Do you think 20% is wild? My controlling cost is only 5% of the capital; the rest is all the follower bids lifting the sedan. Now as it’s pushed up to 0.2075, if you look at the intraday chart, after each wave of rise there are long upper wicks—that’s retail running. I’m taking the other side, lifting and washing at the same time.
The data won’t lie: volume is concentrated in the 0.19–0.20 range, showing the main players’ entry cost is right there. Now that it’s pushed to 0.2083, it’s only 6% away from the prior high of 0.22, but volume hasn’t caught up, and the MACD is about to form a top divergence.
If I were you, I’d keep a close eye on the 0.21 psychological level—if it can’t break through, chances are it will pull back to 0.195–0.20, which is a second wash opportunity.
Trading advice: chasing here is like handing me your trading fee.
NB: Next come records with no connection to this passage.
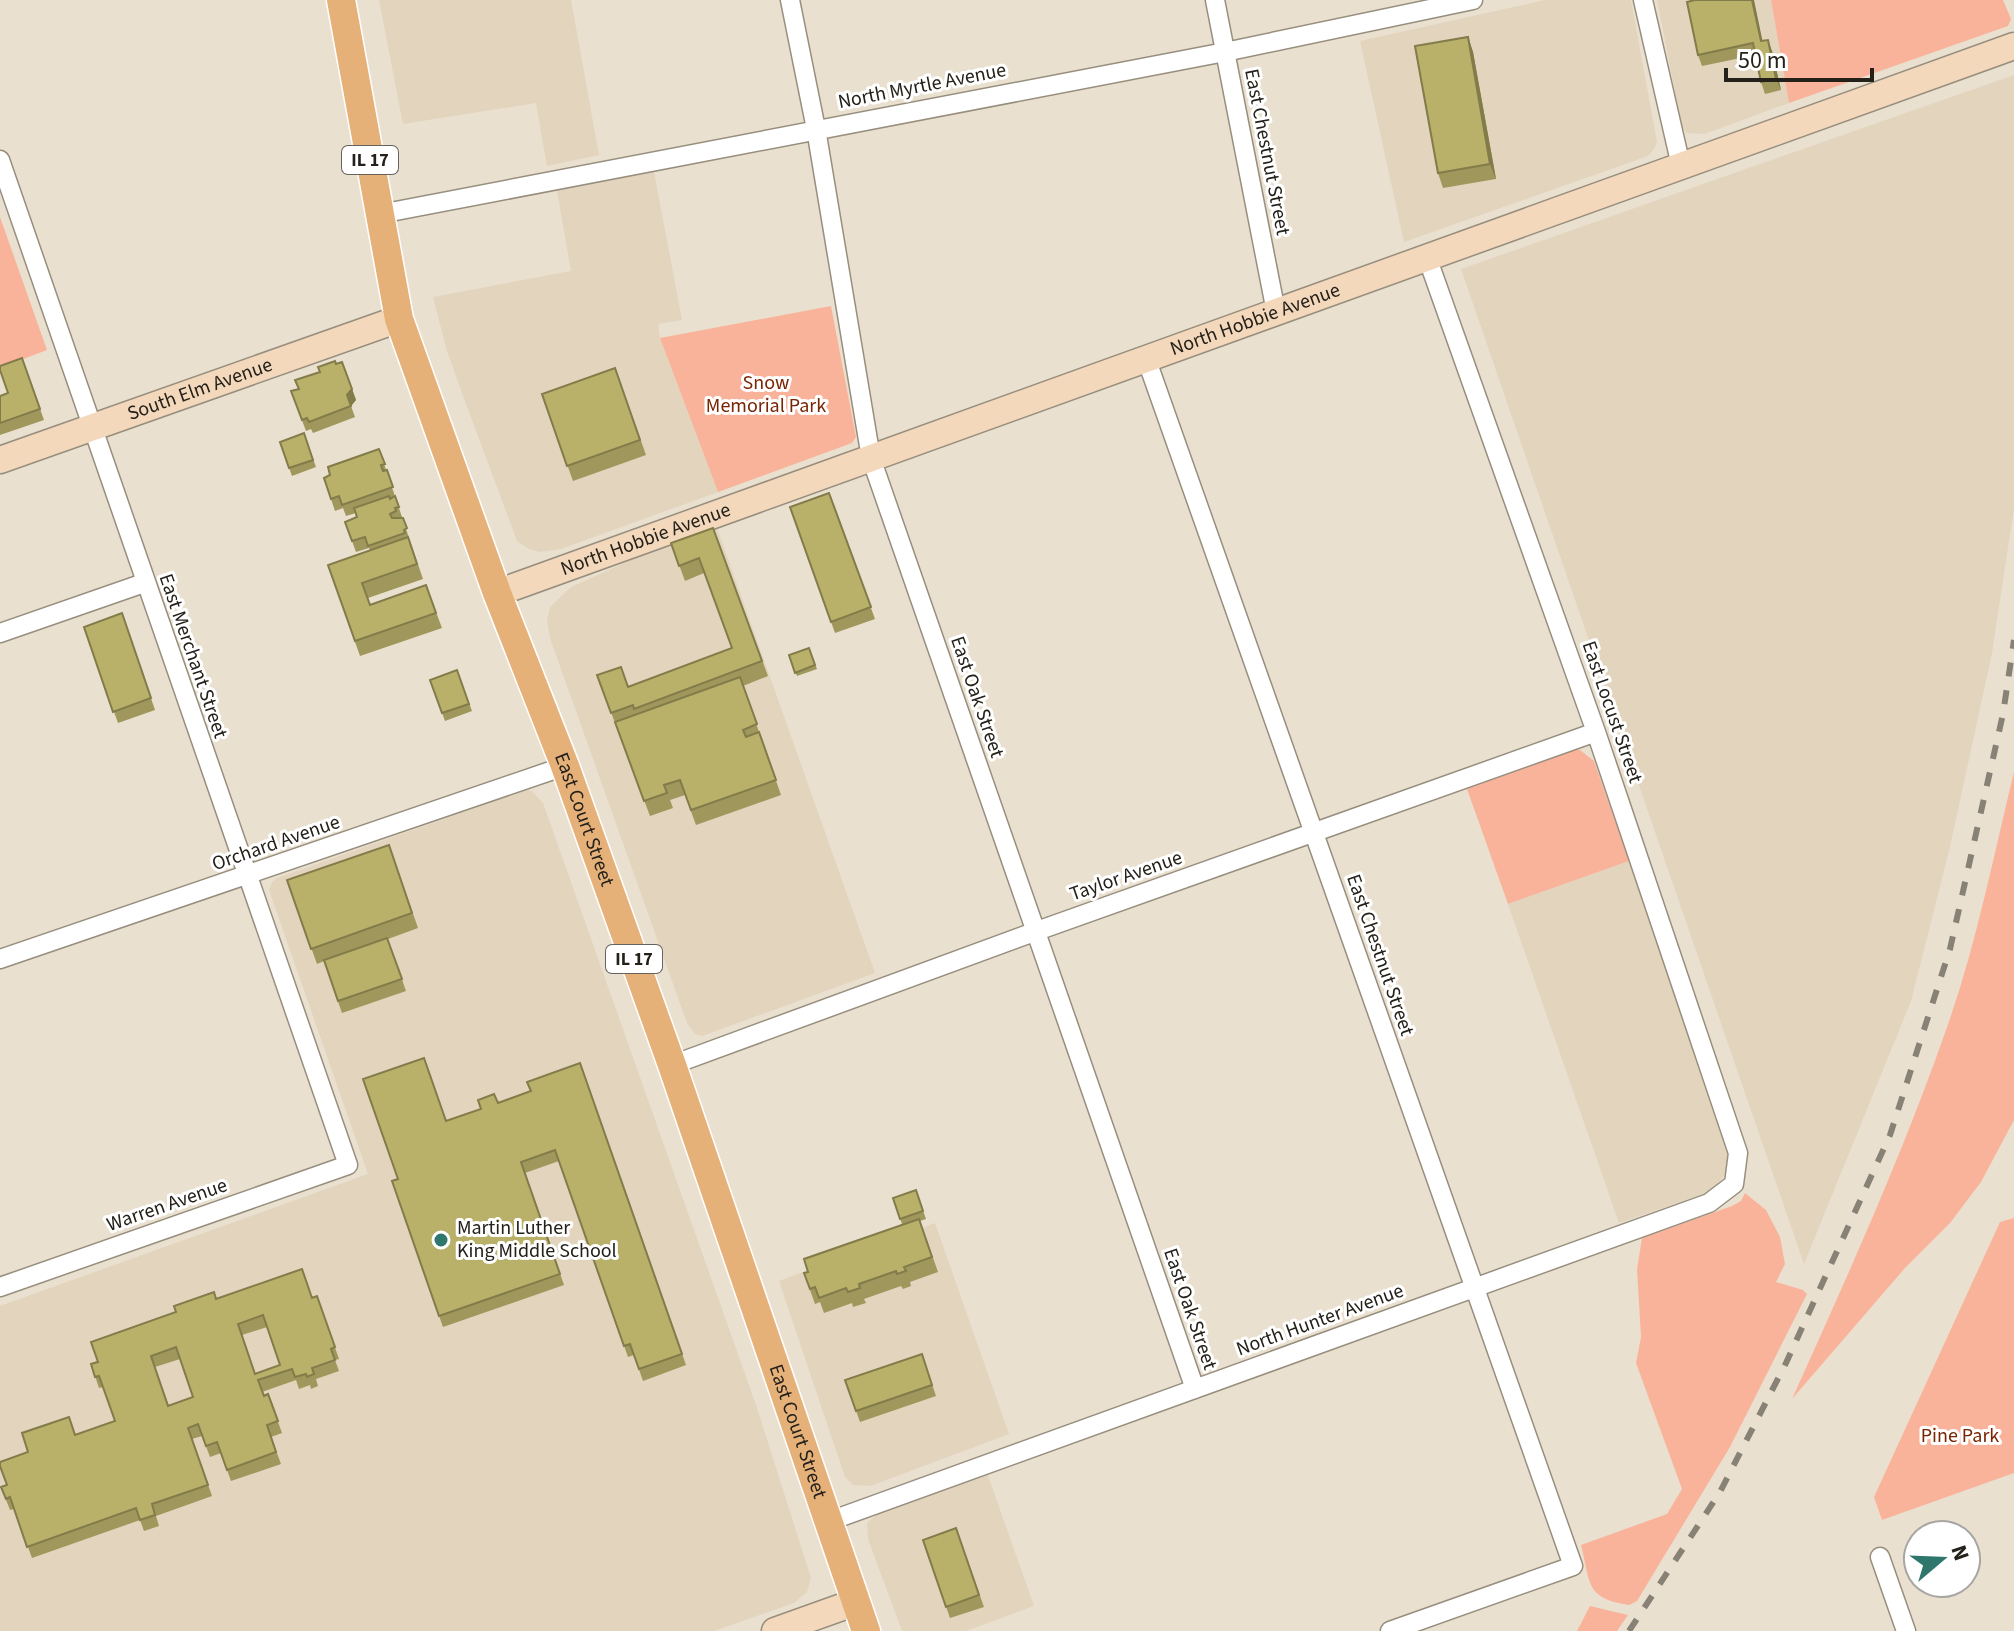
<svg xmlns="http://www.w3.org/2000/svg" width="2014" height="1631" font-family="'Source Sans 3',sans-serif">
<style>
.built{fill:#e2d4bd}
.green{fill:#fab39b}
.lines{fill:none;stroke-linecap:round;stroke-linejoin:round}
.street-casing{stroke:#978e7e;stroke-width:21}
.secondary-casing{stroke:#978e7e;stroke-width:29}
.primary-casing{stroke:#fff;stroke-width:31}
.street{stroke:#fff;stroke-width:18}
.secondary{stroke:#f3d8bc;stroke-width:26}
.primary{stroke:#e6b179;stroke-width:28}
.rail{stroke:#888175;stroke-width:6;stroke-dasharray:14 14;stroke-linecap:butt}
.wall{fill:#9f975b;fill-rule:evenodd}
.shaded-wall{fill:#827b4a}
.building{fill:#b9b06a;stroke:#827b4a;stroke-width:2;fill-rule:evenodd}
.poi-dot{fill:#2f766d;stroke:#fff;stroke-width:3}
.labels{text-anchor:middle;dominant-baseline:central;stroke-width:6;stroke-linejoin:round;paint-order:stroke}
.shield{fill:#fff;stroke:#66635f;stroke-width:2}
.shield-label{font-size:18px;font-weight:bold;fill:#24201a}
.street-label{font-size:20px;fill:#24201a;stroke:#fff}
.park-label{font-size:20px;fill:#772502;stroke:#fff}
.poi-label{font-size:20px;fill:#24201a;stroke:#fff;text-anchor:start}
</style>
<rect width="100%" height="100%" fill="#eae0cf"/>
<path class="built" d="M379,0h192l28,155 -52,11 -11,-63 -133,21z
M1545,0h86l26,142 -3,7 -6,7 -244,86 -44,-201z
M1657,0h114l18,103 -85,31 -17,-1 -5,-6z
M2014,75v433l-22,145 -43,198 -38,150 -107,263 -343,-995z
M654,172l28,148 -24,4 2,14 58,154 -157,57 -21,3 -11,-3 -12,-8 -51,-137 -19,-53 -14,-54 138,-26 -14,-80z
M716,525l159,448 -173,63 -7,-2 -8,-11 -137,-385 -3,-18 3,-13 21,-20 102,-46z
M526,790l6,1 11,12 214,605 54,170 -4,14 -13,11 -80,28h-714v-325l368,-132 -99,-284 3,-8 5,-4z
M1629,861l100,285 1,15 -3,11 -16,19 -92,32 -111,-319z
M935,1223l74,211 -139,52 -17,-1 -8,-8 -66,-196z
M987,1473l47,133 -68,25h-64l-34,-92 -1,-16 14,-12z"/>
<path class="green" d="M1771,0h232l8,19 -3,7 -219,77z
M0,217l47,133 -47,18z
M831,306l25,131 -4,6 -134,49 -58,-154z
M1571,750h9l14,11 35,100 -121,43 -41,-115z
M2014,772v348l-33,62 -31,41 -45,45 -113,131c55,-122 110,-243 154,-369 30,-84 47,-172 68,-258z
M1745,1193l21,17 14,27 5,27 -9,18 27,8 4,4 -77,153 -93,154 -8,4c-44,-7 -38,-21 -48,-60l86,-31 15,-25 -46,-126 5,-26 -4,-68 5,-31 90,-32 9,-5z
M2014,1218v255l-132,47 -8,-23 126,-275z
M1590,1606l38,9 -11,16h-40z"/>
<g class="lines">
<g class="street-casing">
<path id="street" d="M790,0l26,129 55,329 324,931
M1215,0l61,312
M1643,0l38,166
M0,160l348,1005 -348,122
M380,214l845,-162 248,-52
M1146,358l427,1208 -183,65
M0,633l144,-50
M0,959l565,-193
M672,1065l362,-133 562,-200
M827,1522l882,-319 25,-19 4,-31 -142,-421 -169,-475
M1880,1557l26,74"/>
</g>
<g class="secondary-casing">
<g id="secondary">
<path id="s1" d="M0,460l399,-141"/>
<path id="s2" d="M497,593l1517,-547"/>
<path d="M775,1631l81,-29"/>
</g>
</g>
<g class="primary-casing">
<g id="primary">
<path id="s3" d="M341,0l58,319 98,274 68,173 107,299 194,566"/>
</g>
</g>
<use href="#street" class="street"/>
<use href="#secondary" class="secondary"/>
<use href="#primary" class="primary"/>
<path class="rail" d="M1629,1631l91,-139 66,-129 104,-228 60,-186 53,-235 11,-74"/>
</g>
<path class="wall" d="M1468,37l5,15 23,127 -53,9 -5,-15z
M1762,41l10,10 9,39 -16,4 -4,-12 -6,-27 -53,11 -4,-11z
M22,358l22,62 -44,15v-39l8,-3z
M342,362l14,38 -5,6 4,11 -42,16 -2,-4 -5,2 -15,-40 8,-2 21,-17z
M615,368l31,87 -73,26 -31,-87z
M304,433l12,34 -24,9 -12,-34z
M379,449l44,130 -55,19 2,7 56,-20 16,43 -82,28 -32,-91 42,-15 -1,-2 -13,4 -11,-30 12,-5 -1,-4 -10,3 -3,-8 -8,3 -4,-12 -1,-24z
M829,493l46,126 -40,14 -45,-126z
M713,528l55,148 -25,10 38,109 -85,30 -11,-30 -15,5 3,8 -23,8 -53,-141 31,12 104,-39 -28,-75 -19,8 -14,-38z
M122,613l33,97 -37,13 -34,-96z
M809,648l8,21 -20,7 -8,-21z
M457,670l15,41 -27,10 -15,-41z
M389,845l29,83 -30,11 18,52 -64,22 -18,-52 -7,3 -30,-84z
M580,1063l106,302 -43,16 -9,-26 -6,2 -69,-196 -34,12 39,112 -121,42 -51,-146 6,-2 48,-58 85,-30z
M916,1190l10,29 -6,2 18,51 -28,10 1,4 -8,3 -2,-3 -37,13 2,4 -13,4 -1,-4 -28,10 -4,-11 -5,2 -11,-31 98,-49 -9,-26z
M317,1296l22,63 -4,1 4,11 -23,8 2,7 -7,3 -1,-4 -11,4 -3,-9 -34,12 2,4 4,-2 14,39 -11,4 10,27 -50,17 -10,-28 -11,4 -8,-21 -10,3 20,57 -56,20 3,10 -15,5 -4,-11 -108,38 -18,-49 -4,1 -9,-23 6,-2 68,-50 40,-14 -12,-34 -4,1 -8,-24 125,-65 96,-1zM267,1327l13,38 -25,8 -13,-38zM180,1359l13,38 -24,9 -14,-39z
M922,1354l14,42 -76,26 -15,-42z
M956,1528l28,79 -34,11 -27,-78z"/>
<path class="shaded-wall" d="M1752,0h2l11,53 -4,-12z
M1468,37l5,15 23,127 -6,-15z
M1768,40l4,11 9,39 -5,-11z
M352,389l4,11 -5,6 -4,-11z"/>
<path class="building" d="M1695,0h57l9,41 7,-1 8,39 -15,3 -8,-39 -55,12 -11,-53z
M1468,37l22,127 -52,9 -23,-127z
M22,358l18,51 -40,14v-27l8,-3 -8,-23v-4z
M335,361l1,3 6,-2 10,27 -5,6 4,11 -42,16 -2,-4 -5,2 -11,-29 8,-2 -4,-9 25,-8 -2,-5z
M615,368l25,72 -73,26 -25,-72z
M304,433l9,27 -24,8 -9,-26z
M379,449l6,15 -4,1 2,6 4,-1 6,17 -51,18 -3,-9 -8,3 -7,-21 6,-3 -2,-8z
M829,493l42,114 -40,15 -41,-115z
M389,496l1,3 5,-3 4,11 -4,1 1,3 -6,3 2,4h11l4,10 -3,2 1,3 -37,13 -3,-9 -13,4 -7,-19 12,-5 -3,-9z
M713,528l49,133 -128,48 -1,-4 -22,8 -14,-38 24,-8 7,20 104,-39 -33,-90 -20,8 -8,-23z
M408,537l9,27 -55,19 8,22 56,-20 10,28 -81,28 -27,-76z
M122,613l29,85 -38,14 -29,-85z
M809,648l6,17 -20,8 -6,-18z
M457,670l12,34 -27,9 -12,-33z
M740,677l17,47 -14,6 3,7 13,-5 17,48 -85,30 -11,-30 -16,5 3,8 -23,8 -29,-79z
M389,845l23,68 -101,36 -24,-69z
M387,938l15,41 -64,22 -14,-41z
M424,1058l22,63 35,-12 -3,-9 16,-6 4,9 33,-12 -4,-9 53,-19 102,291 -43,15 -9,-25 -6,2 -69,-196 -34,12 39,112 -121,42 -47,-135 6,-2 -35,-100z
M916,1190l7,21 -23,8 -7,-21z
M919,1219l13,38 -28,10 2,4 -9,3 -1,-3 -37,13 1,4 -12,4 -2,-4 -27,10 -4,-11 -5,2 -6,-16 4,-1 -4,-13z
M302,1269l10,29 5,-2 18,51 -4,2 4,11 -23,8 2,6 -7,3 -1,-3 -11,3 -3,-8 -34,11 6,16 4,-2 10,27 -11,4 9,27 -49,18 -10,-28 -11,4 -8,-22 -10,4 20,57 -56,19 3,11 -15,5 -4,-12 -109,39 -17,-50 -4,2 -5,-12 6,-2 -7,-19v-4l28,-10 -6,-19 47,-16 6,18 40,-14 -16,-45 -4,1 -4,-13 7,-2 -7,-20 85,-30 -2,-6 40,-14 2,7zM263,1315l17,50 -25,9 -17,-50zM176,1347l17,50 -25,9 -17,-50z
M922,1354l10,31 -76,26 -11,-31z
M956,1528l23,67 -33,12 -23,-67z"/>
<circle class="poi-dot" cx="441" cy="1240" r="8"/>
<g class="labels">
<g class="shield">
<rect x="342" y="146" width="56" height="28" rx="6"/>
<rect x="606" y="945" width="56" height="28" rx="6"/>
</g>
<g class="shield-label">
<text x="370" y="160">IL 17</text>
<text x="634" y="959">IL 17</text>
</g>
<g class="street-label">
<text transform="translate(922 86) rotate(-11)">North Myrtle Avenue</text>
<text transform="translate(1267 152) rotate(79)">East Chestnut Street</text>
<text stroke="none"><textPath href="#s2" startOffset="806">North Hobbie Avenue</textPath></text>
<text stroke="none"><textPath href="#s1" startOffset="212">South Elm Avenue</textPath></text>
<text stroke="none"><textPath href="#s2" startOffset="158">North Hobbie Avenue</textPath></text>
<text transform="translate(193 656) rotate(71)">East Merchant Street</text>
<text transform="translate(977 697) rotate(71)">East Oak Street</text>
<text transform="translate(1612 712) rotate(71)">East Locust Street</text>
<text stroke="none"><textPath href="#s3" startOffset="858">East Court Street</textPath></text>
<text transform="translate(276 843) rotate(-19)">Orchard Avenue</text>
<text transform="translate(1126 876) rotate(-19)">Taylor Avenue</text>
<text transform="translate(1380 955) rotate(71)">East Chestnut Street</text>
<text transform="translate(167 1205) rotate(-19)">Warren Avenue</text>
<text transform="translate(1190 1309) rotate(71)">East Oak Street</text>
<text transform="translate(1320 1320) rotate(-20)">North Hunter Avenue</text>
<text stroke="none"><textPath href="#s3" startOffset="1506">East Court Street</textPath></text>
</g>
<g class="park-label">
<text x="766" y="383">Snow<tspan x="766" dy="23">Memorial Park</tspan></text>
<text x="1960" y="1436">Pine Park</text>
</g>
<g class="poi-label">
<text x="457" y="1228">Martin Luther<tspan x="457" dy="23">King Middle School</tspan></text>
</g>
</g>
<g transform="translate(1942 1559) rotate(71)"><circle r="38" fill="#ffffff" stroke="#a7a6a3" stroke-width="2"/>
<path d="M0-6L14 30L0 20L-14 30Z" fill="#2f766d"/>
<text y="-12" font-size="22" font-weight="bold" text-anchor="middle" fill="#24201a">N</text>
</g>
<path d="M1726 68v12h146v-12" fill="none" stroke="#24201a" stroke-width="4"/>
<text x="1738" y="68" font-size="24" fill="#24201a" stroke="#ffffff" stroke-width="6" paint-order="stroke">50 m</text>
</svg>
If you want to gamble on a short-term trade, wait for a pullback into the 0.19–0.195 zone and enter with a light position. Set stop-loss at 0.18 and take-profit at 0.21–0.215. Don’t let your position exceed 15% of your total funds, because after this round of pump there will definitely be profit-takers dumping.
If volume breaks out above 0.21 and holds, then add 3% of your position to chase, targeting 0.23. But remember: once it falls below 0.185, it means the main players are distributing—run immediately.
Don’t get blinded by the 20% rally. My script is pump while distributing. The order book won’t lie.